Environment:
Intel Server Board S2600GZ
2 x Intel Xeon CPU E5-2620
128GB DDR3 RAM
Intel RAID Controller RS25DB080 (LSI SAS2208) with four ST2000NM0033-9ZM175 SATA disks
Ubuntu 12.04.5 LTS / Linux 3.11.0-26-generic x86_64
We have a 4TB hardware RAID10 volume built at the aforementioned controller and an Ubuntu Server OS installed on it. This server is a "hot standby" under a minor load (moderately active GlusterFS replica brick and a few backup KVM/qemu VMs).
When the disk load increases (some VMs grab the primary role, get restarted or GlusterFS volume activity increases) we sometimes get a burst of CPU system time and high load average values. Neither htop
, nor iotop
reveal the culprit. irq and softirq values are normal. Usually we try to decrease the disk load and eventually the CPU system time slowly becomes normal. But only until all of it happens again.
We actually suspect the storage subsystem, but can't figure out what exactly is faulty. MegaCli -PDList -aALL
reports no problems with disks, MegaCli -AdpEventLog -GetSinceReboot -f lsi-events.log -aALL
reports no typical errors, the volume state is always optimal
. smartctl
also reports no S.M.A.R.T. issues with any of the hard disks. The situation keeps reappearing for already more than six months, none of the reports described above had changed - all systems appear to be healthy.

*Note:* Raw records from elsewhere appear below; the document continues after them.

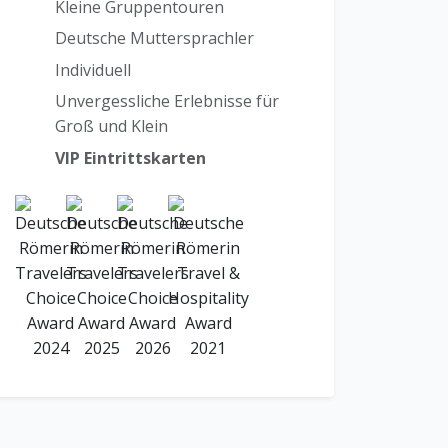
Kleine Gruppentouren
Deutsche Muttersprachler
Individuell
Unvergessliche Erlebnisse für
Groß und Klein
VIP Eintrittskarten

So, here's the questions. Is there any tiny chance that the described troubles could be caused by the faulty RAID controller? Or it is more likely one of the disks is dying and both its S.M.A.R.T. subsystem and the controller firmware mysteriously can't detect it? How could we identify the disk in the latter case? Or how could we confirm it's the controller's fault so replacing it would be warranted? Maybe any other suggestions?